Documento de origem.

-.-.-

A falta de clareza dos juízos de quem está amando parece ser uma crença popular muito antiga, como sugere a alegoria narrada anteriormente. “O amor é cego”. Desejar o outro com intensidade pressupõe alimentar fantasias que, por sua vez, nos impedem de avaliar a realidade como corriqueiramente estamos acostumados.
Do mesmo modo que há graus de cegueira, também há graus de amor. Quanto mais intenso for o sentimento, mais turvo serão os juízos. Sobre isso, Roberto Freire, psicanalista e um dos maiores pensadores libertários do Brasil, recentemente falecido, disse que: do amor não se faz biópsia, só se faz necrópsia.
Ora, “biópsia” é o estudo do tecido vivo e “necrópsia” é o estudo do tecido morto. Enquanto se está vivendo o amor, não parece ser possível ver com clareza os episódios relacionados com a pessoa amada. Sabe aqueles conselhos que os pais e amigos sempre dão (“estou falando, fulano não te ama tanto quanto você”; “veja bem! Você ama mesmo essa moça? Porque parece que ela blá, blá, blá”; “olha... não quero me meter na relação de vocês, justamente porque estou de fora, mas a minha opinião é que...”); o problema com eles (os conselhos) é que são concebidos por quem não está vivendo aquele amor específico. Somente após se distanciar do amor que se viveu, é que tais conselhos vão fazer sentido para o indivíduo que amava. Claro. O amor morreu. Pura necrópsia.
Roland Barthes, em seu livro “Fragmentos de um Discurso Amoroso”, também trata sobre a cegueira do amor. Para ele, encontrar o amor implica em uma “afirmação imediata”: deslumbramento, exaltação, projeção louca de um futuro realizado, a impulsão de ser feliz, o desejo que nos devora etc. Barthes conclui: digo sim a tudo (me tornando cego). “Afirmação imediata” significa: o ser amado me ofusca a visão de tal modo que só consigo dizer “sim”... “sim, vamos”; “sim, quero”; “sim, concordo”; “sim, ela (ele) é linda”... tudo é afirmativo, sem negação (mesmo porque negar é interditar a graça no amor).
Antigas escolas filosóficas da Grécia, os epicuristas e os estóicos, acreditavam que o bem supremo para o sábio era atingir a ataraxia, palavra grega que indica um estado de profunda imperturbabilidade da alma. Buscar a tranqüilidade da alma silenciando as paixões era o ideal dos sábios.

-.-.-

Registros fornecidos.

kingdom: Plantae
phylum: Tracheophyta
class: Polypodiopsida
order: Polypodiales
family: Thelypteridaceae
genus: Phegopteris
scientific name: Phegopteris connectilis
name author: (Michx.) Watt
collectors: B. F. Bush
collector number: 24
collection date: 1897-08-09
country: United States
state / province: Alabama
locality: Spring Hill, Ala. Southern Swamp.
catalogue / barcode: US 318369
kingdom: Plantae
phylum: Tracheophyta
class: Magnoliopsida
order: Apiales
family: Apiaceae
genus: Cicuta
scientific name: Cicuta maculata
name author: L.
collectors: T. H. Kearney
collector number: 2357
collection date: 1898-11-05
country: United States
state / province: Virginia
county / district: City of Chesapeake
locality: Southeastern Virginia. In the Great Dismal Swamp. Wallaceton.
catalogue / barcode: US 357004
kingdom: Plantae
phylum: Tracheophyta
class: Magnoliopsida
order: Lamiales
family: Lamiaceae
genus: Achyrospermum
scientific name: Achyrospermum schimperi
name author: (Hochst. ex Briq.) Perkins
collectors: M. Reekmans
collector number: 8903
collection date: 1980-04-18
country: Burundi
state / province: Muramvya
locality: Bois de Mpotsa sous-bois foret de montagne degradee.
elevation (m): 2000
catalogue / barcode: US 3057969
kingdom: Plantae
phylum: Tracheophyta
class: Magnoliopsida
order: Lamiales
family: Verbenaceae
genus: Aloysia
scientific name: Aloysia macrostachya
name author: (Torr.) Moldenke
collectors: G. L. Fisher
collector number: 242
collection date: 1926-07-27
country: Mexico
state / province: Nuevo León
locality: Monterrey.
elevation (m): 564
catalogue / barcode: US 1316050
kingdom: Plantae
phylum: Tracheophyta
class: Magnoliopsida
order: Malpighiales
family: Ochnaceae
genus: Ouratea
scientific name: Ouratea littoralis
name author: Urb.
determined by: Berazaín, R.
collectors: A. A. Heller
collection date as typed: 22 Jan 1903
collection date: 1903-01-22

-.-.-

Problemas a resolver.
- a) Transcreva o trecho do texto sobre a cegueira do amor que começa em "Roland Barthes, em" e vai até "ideal dos sábios.", incluindo esse final.
- b) Junte todas as linhas dos registros em que aparece a palavra "scientific", levando em conta a diferença entre maiúsculas e minúsculas.
O texto sobre a cegueira do amor e os registros não têm nenhuma relação entre si.

Gabarito.
- a)
Roland Barthes, em seu livro “Fragmentos de um Discurso Amoroso”, também trata sobre a cegueira do amor. Para ele, encontrar o amor implica em uma “afirmação imediata”: deslumbramento, exaltação, projeção louca de um futuro realizado, a impulsão de ser feliz, o desejo que nos devora etc. Barthes conclui: digo sim a tudo (me tornando cego). “Afirmação imediata” significa: o ser amado me ofusca a visão de tal modo que só consigo dizer “sim”... “sim, vamos”; “sim, quero”; “sim, concordo”; “sim, ela (ele) é linda”... tudo é afirmativo, sem negação (mesmo porque negar é interditar a graça no amor).
Antigas escolas filosóficas da Grécia, os epicuristas e os estóicos, acreditavam que o bem supremo para o sábio era atingir a ataraxia, palavra grega que indica um estado de profunda imperturbabilidade da alma. Buscar a tranqüilidade da alma silenciando as paixões era o ideal dos sábios.

- b)
scientific name: Phegopteris connectilis
scientific name: Cicuta maculata
scientific name: Achyrospermum schimperi
scientific name: Aloysia macrostachya
scientific name: Ouratea littoralis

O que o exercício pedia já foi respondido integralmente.